Input Validation: When the data for a new speaker is entered, be sure the user enters
data for all the fields. No negative amounts should be entered for a speaker s fee.
The added prompt was:
I need this to expand the search pattern with the potential one character of letter or digit typos. Only one character maybe a typo, in any position Try these test patterns should get the following results:
0-9 is 0x30-0x39
a-z is 0x41-0x5A
A-Z is 0x61-0x7A (or lower case it)
And I can't get the added prompt to work with my current program.
No other characters in the search pattern may be changed.
#include <iostream>
#include <cstring>
#include<string>
using namespace std;
bool print_one_typo(string input, string people[11], bool is_found[11])
{
bool found = false;
if (input[0] == '?')
{
char *strPtr = NULL;
for (int i = 0; i < 11; i++)
{
strPtr = strstr(people[i].c_str(), input.substr(1).c_str());
if (strPtr != NULL)
{
cout << "\t" << people[i] << endl;
found = true;
is_found[i] = true;
}
}
}
else
{
for (int i = 0; i < 11; i++)
{
bool match = true;
string str = people[i];
int value = str.find(input[0]);
for (int k = 0; k < input.length(); k++)
{
if (input[k] != '?' && input[k] != str[value++])
{
match = false;
break;
}
}
if (match && !is_found[i])
{
found = true;
cout << "\t" << people[i] << endl;
}
}
}
return found;
}
int main()
{
string people[11] = { "Becky Warren, 555-1223",
"Joe Looney, 555-0097",
"Geri Palmer, 555-8787",
"Lynn Presnell, 555-1225",
"Holly Gaddis, 555-8878",
"Sam Wiggins, 555-0998",
"Bob Kain, 555-8712",
"Tim Haynes, 555-7676",
"Warren Gaddis, 555-9037",
"Jean James, 555-9223",
"Ron Palmer, 555-7227" };
bool is_found[11] = { false };
string lookUp;
int i;
cout << "\t People and Phone numbers" << endl;
cout << "Enter name or phone number: ";
cin >> lookUp;
cout << "result: " << endl;
bool found = false;
bool output = false;
for (int i = 0; i < lookUp.length(); i++)
{
string local = lookUp;
found = print_one_typo(local.replace(i, 1, 1, '?'), people, is_found);
if (found) output = true;
}
if (!output)
cout << "No matching product was found" << endl;
return 0;
}
I think your code overthinks the problem. Also, you didn't specify if "typo" just means "wrong character", or a fuller range that includes dropped characters or inserted characters.

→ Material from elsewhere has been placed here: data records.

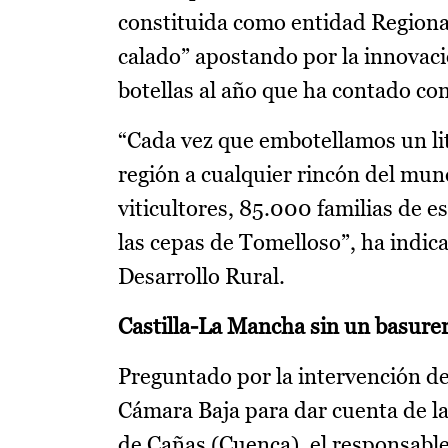
constituida como entidad Regional
calado” apostando por la innovac
botellas al año que ha contado co
“Cada vez que embotellamos un lit
región a cualquier rincón del mun
viticultores, 85.000 familias de 
las cepas de Tomelloso”, ha indic
Desarrollo Rural.
Castilla-La Mancha sin un basure
Preguntado por la intervención de 
Cámara Baja para dar cuenta de la
de Cañas (Cuenca), el responsabl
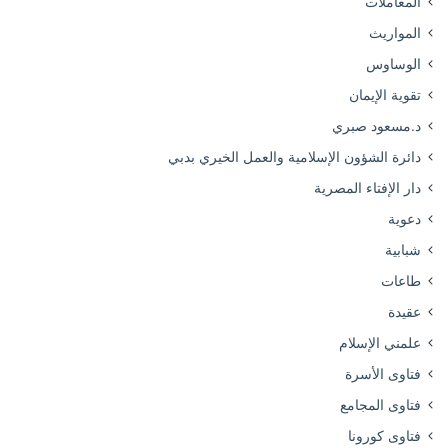
المعاملات
المواريث
الوساوس
تقوية الإيمان
د.مسعود صبري
دائرة الشؤون الإسلامية والعمل الخيري بدبي
دار الإفتاء المصرية
دعوية
شبابية
طاعات
عقيدة
علمني الإسلام
فتاوى الأسرة
فتاوى المجامع
فتاوى كورونا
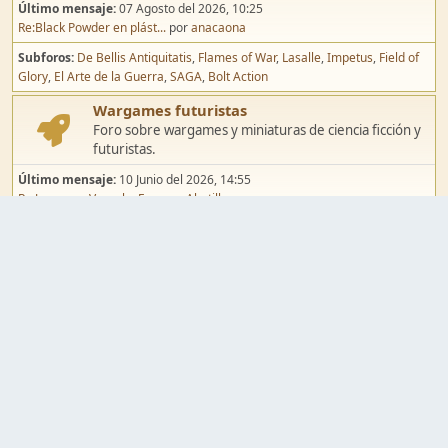
Último mensaje:
07 Agosto del 2026, 10:25
Re:Black Powder en plást...
por
anacaona
Subforos
De Bellis Antiquitatis
Flames of War
Lasalle
Impetus
Field of
Glory
El Arte de la Guerra
SAGA
Bolt Action
Wargames futuristas
Foro sobre wargames y miniaturas de ciencia ficción y
futuristas.
Último mensaje:
10 Junio del 2026, 14:55
Re:Jugar por Vassal a Ep...
por
Abetillo
Subforos
Warhammer 40.000
Infinity
Epic
Wargames de fantasía
Foro sobre wargames y miniaturas de fantasía.
Último mensaje:
02 Agosto del 2026, 15:49
Re:Campaña de Dracula's ...
por
erikelrojo
Subforos
Warhammer Fantasy
Kings of War
El Señor de los Anillos
Warmaster
Mordheim
Song of Blades
Blood Bowl
Pintura y modelismo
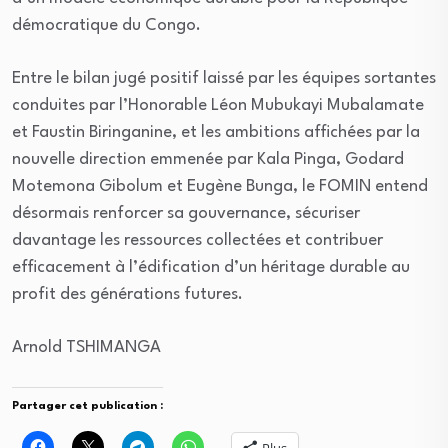
démocratique du Congo.
Entre le bilan jugé positif laissé par les équipes sortantes
conduites par l’Honorable Léon Mubukayi Mubalamate
et Faustin Biringanine, et les ambitions affichées par la
nouvelle direction emmenée par Kala Pinga, Godard
Motemona Gibolum et Eugène Bunga, le FOMIN entend
désormais renforcer sa gouvernance, sécuriser
davantage les ressources collectées et contribuer
efficacement à l’édification d’un héritage durable au
profit des générations futures.
Arnold TSHIMANGA
Partager cet publication :
Plus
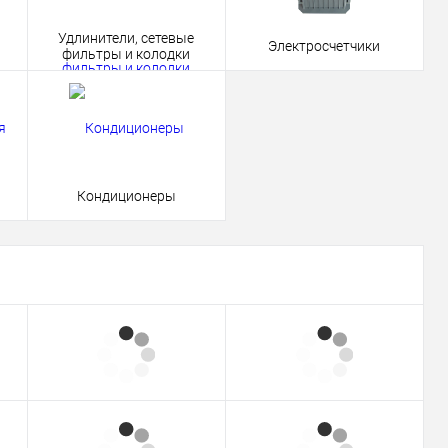
Удлинители, сетевые
Электросчетчики
фильтры и колодки
Кондиционеры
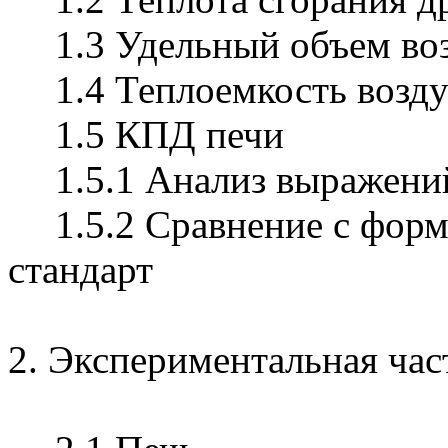
1.3 Удельный объем во
1.4 Теплоемкость возд
1.5 КПД печи
1.5.1 Анализ выражен
1.5.2 Сравнение с фор
стандарт
2. Экспериментальная час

If you are only looking for matches with zero or one incorrect characters, but otherwise the same length, I think this code should do:
bool print_one_typo(string input, string people[11], bool is_found[11])
{
for (int i = 0; i < 11; i++)
{
if ( is_found[i] ) // Skip if it had already been found?
continue;
if ( input.length() != people[i].length() ) // Are they same length?
continue; // No: Skip it.
int typos = 0;
size_t len = input.length();
for (size_t j = 0; j != len && typos < 2; j++)

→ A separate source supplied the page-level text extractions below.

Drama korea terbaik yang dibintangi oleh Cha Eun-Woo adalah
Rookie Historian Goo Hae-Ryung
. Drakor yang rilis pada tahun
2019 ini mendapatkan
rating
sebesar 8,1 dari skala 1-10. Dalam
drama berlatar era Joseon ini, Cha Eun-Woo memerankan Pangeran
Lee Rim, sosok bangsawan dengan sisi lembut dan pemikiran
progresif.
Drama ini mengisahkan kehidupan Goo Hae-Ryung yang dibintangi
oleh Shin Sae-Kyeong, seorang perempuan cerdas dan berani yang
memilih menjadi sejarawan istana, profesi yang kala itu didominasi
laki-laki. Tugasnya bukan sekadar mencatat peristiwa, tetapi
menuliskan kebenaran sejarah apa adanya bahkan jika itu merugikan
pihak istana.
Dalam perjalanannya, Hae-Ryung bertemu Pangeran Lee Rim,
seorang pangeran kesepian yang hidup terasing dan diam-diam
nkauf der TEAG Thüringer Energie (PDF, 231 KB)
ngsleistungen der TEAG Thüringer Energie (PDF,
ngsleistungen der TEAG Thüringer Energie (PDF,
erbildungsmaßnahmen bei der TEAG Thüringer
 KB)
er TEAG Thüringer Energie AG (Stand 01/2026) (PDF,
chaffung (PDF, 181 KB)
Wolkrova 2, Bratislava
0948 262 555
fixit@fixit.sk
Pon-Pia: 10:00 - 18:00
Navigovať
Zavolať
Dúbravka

if ( input[j] != people[i][j] )
typos++;
if (typos < 2) // Fewer than 2 typos: We have a winner! Return it.
{
is_found[i] = true;
return true;
}
}
return false;
}
This code skips strings that differ in length, or which you're filtering out via the is_found[] array. Not sure why you're doing that, but I preserved that bit of your original code.
If it finds two strings that are the same length, it just compares them character by character, counting up typos. If it sees 2 or more typos, it skips to the next one. Otherwise, it takes the first string that's the same length but fewer than 2 typos.